Have you ever felt struggling to to squeeze language learning in to your busy schedule? Do you wish to find a suitable routine to make your language learning easier? If so, you’ve come to the right place.
A good language learning routine does not need to be complex. On the contrary, a complicated learning plan can make you feel overwhelmed or even worse, lose motivation in the long run.
But here’s the good news – in this post, we’ll teach you how to build your own language learning routine step by step. We’ll show you how to integrate language learning into your daily life so you can get the single most important factor to success in language learning – consistency.
Read on to see how to create that language learning routine that actually works for you.
How to make a language learning routine
A language learning routine is a structured plan over a period of a day, a week, a month, or even a year. Having a reliable language learning routine brings structure to your language learning, helping you stick to the schedule and improve gradually. In days of low motivation, your habits are what keep you get up and review that vocabulary list with little effort.
The best language learning routine is always one that works for you. The trick is to find a way to incorporate language learning into your daily schedule.
What should go into your plan? Typically, consider putting these into your schedule.
- What to learn: which language to learn and what aspect (speaking, vocab, grammar…)
- When to learn: when and for how long do you have free time
- How to learn: which learning method or resources are you using
A 5-step guide to craft your own language learning routine
Step 1: Set SMART goals
What do you want to achieve with your language learning? Whether it’s conversational fluency, reading proficiency, or getting ready for a language exam. Having clear goals is the first step to create your routine. Ask yourself, what do you want to achieve in a month, 6 months, a year?
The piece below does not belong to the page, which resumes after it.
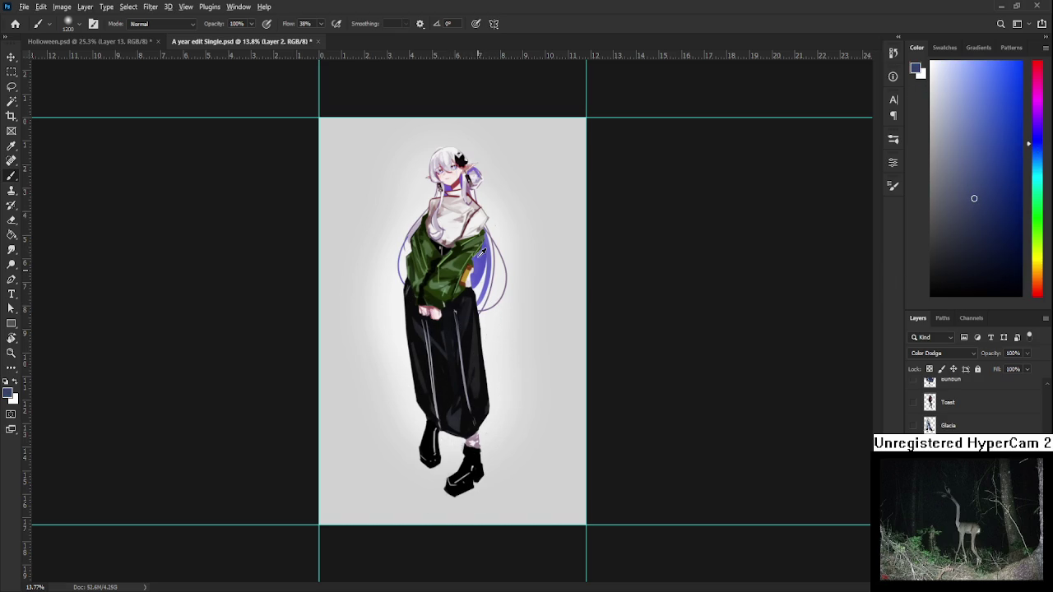
{"action": "left_click", "coordinate": [452, 189], "text": "alt"}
Smart goals are specific, measurable, achievable, realistic and time-bound. Writing down specific goals can help you stay motivated and stick to your schedule. Don’t know how to make smart goals in language learning? Read our previous post on how to learn a language to know more about making smart language learning goals.
Step 2: Assess your TIME
The second step is assessing your time. What time during a day, or a week can you spare for language learning? Find the best time that suits your current lifestyle. It can be early morning, during commute, lunch breaks, or in the evening.
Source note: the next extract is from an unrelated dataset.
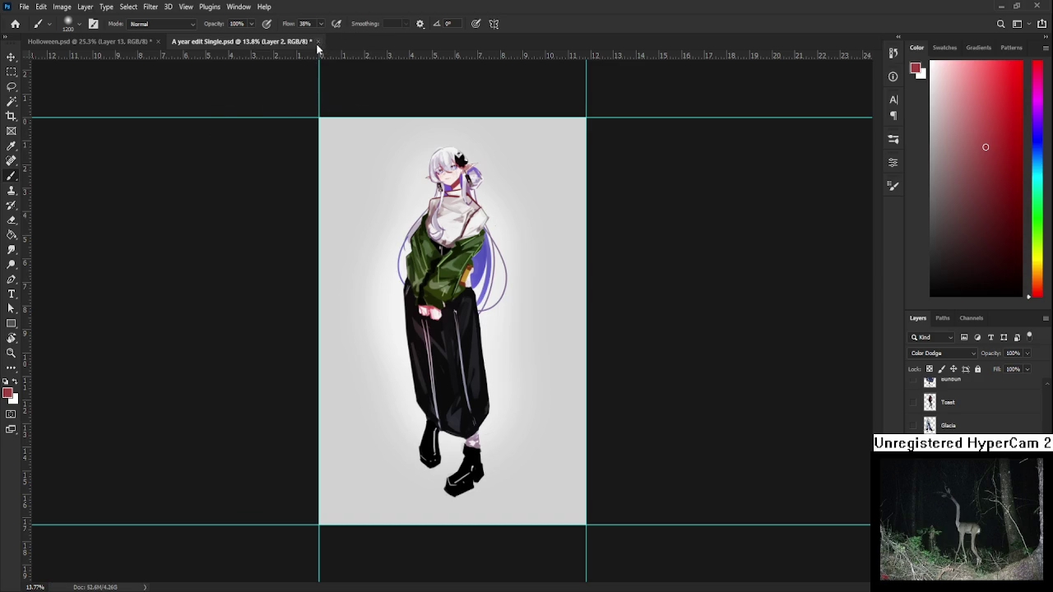
{"action": "key", "text": "ctrl+s"}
If you are busy or don’t have large time blocks for language learning, try finding your dead time. Dead time is the time you can use to learn languages passively while doing something else, like listening to podcasts while cooking, doing laundry, or working out.
Step 3: Allocate various learning activities
During this step, put different language learning activities into the time slots you found in the previous step. Here are some inspirations for different aspects of language learning.
Extensive listening (films, podcast…)
Step 4: Analyse your habits (Start small with atomic habits)
It’s not easy to just add such a big task as language learning into your existing daily routine. If you are used to grabbing your phone whenever you have free time, it’s hard to change these old habits immediately. (But not impossible! Try LingoDeer app to change your phone time into language learning time.)
So the best way to go is to start small. If you’re new to language learning, start with a small, manageable amount of study time. For example, review vocabulary for 10 minutes every morning after brushing your teeth, listen to the news in your target language when eating breakfast, quickly finish a lesson during your commute on the LingoDeer app, etc. When you feel comfortable with the current workload, try to add more gradually.
Step 5: Make it Enjoyable
At the end of the day, why not try to add a bit of fun into your language-learning routine. Play language games, watch movies in the target language, read books, or cook a meal using a recipe in the target language. By combining language learning with your hobbies, you’ll enjoy the process more and be more likely to stick to the routine.